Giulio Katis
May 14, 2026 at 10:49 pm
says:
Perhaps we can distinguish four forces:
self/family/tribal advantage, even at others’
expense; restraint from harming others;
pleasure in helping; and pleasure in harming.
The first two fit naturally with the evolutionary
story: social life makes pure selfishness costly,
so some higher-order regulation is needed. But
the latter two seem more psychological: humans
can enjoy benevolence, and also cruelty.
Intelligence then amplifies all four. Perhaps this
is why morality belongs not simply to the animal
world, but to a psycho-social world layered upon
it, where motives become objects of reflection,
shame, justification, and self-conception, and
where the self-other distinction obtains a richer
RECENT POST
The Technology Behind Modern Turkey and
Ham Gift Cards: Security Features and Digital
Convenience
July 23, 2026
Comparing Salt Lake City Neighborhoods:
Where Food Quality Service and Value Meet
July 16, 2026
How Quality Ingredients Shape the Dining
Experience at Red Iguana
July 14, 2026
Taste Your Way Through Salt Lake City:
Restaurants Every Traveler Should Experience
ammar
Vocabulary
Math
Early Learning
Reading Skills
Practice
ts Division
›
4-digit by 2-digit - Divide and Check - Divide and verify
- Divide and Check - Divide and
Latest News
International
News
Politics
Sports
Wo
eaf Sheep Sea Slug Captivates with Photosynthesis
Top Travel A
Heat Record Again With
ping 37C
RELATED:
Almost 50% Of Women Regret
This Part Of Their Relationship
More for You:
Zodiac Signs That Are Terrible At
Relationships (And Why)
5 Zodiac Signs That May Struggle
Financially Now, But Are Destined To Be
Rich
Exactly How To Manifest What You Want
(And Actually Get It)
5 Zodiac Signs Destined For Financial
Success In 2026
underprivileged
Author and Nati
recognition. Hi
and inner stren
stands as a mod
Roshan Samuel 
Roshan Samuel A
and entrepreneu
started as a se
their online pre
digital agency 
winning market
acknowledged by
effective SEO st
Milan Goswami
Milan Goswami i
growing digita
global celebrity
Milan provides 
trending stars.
+ + + + + + +
Activity:
If a line in the entries above has the word "City", copy it.

Solved problem:
Comparing Salt Lake City Neighborhoods:
Taste Your Way Through Salt Lake City:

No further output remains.